Problem to work on. Copy out the entries word for word, leaving images aside.

Information shown below:

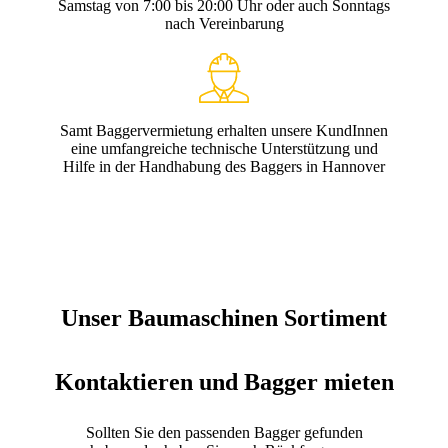
Samstag von 7:00 bis 20:00 Uhr oder auch Sonntags
nach Vereinbarung
Samt Baggervermietung erhalten unsere KundInnen
eine umfangreiche technische Unterstützung und
Hilfe in der Handhabung des Baggers in Hannover
Unser Baumaschinen Sortiment
Kontaktieren und Bagger mieten
Sollten Sie den passenden Bagger gefunden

End of Information shown.

Exercise answer.
Samstag von 7:00 bis 20:00 Uhr oder auch Sonntags
nach Vereinbarung
Samt Baggervermietung erhalten unsere KundInnen
eine umfangreiche technische Unterstützung und
Hilfe in der Handhabung des Baggers in Hannover
Unser Baumaschinen Sortiment
Kontaktieren und Bagger mieten
Sollten Sie den passenden Bagger gefunden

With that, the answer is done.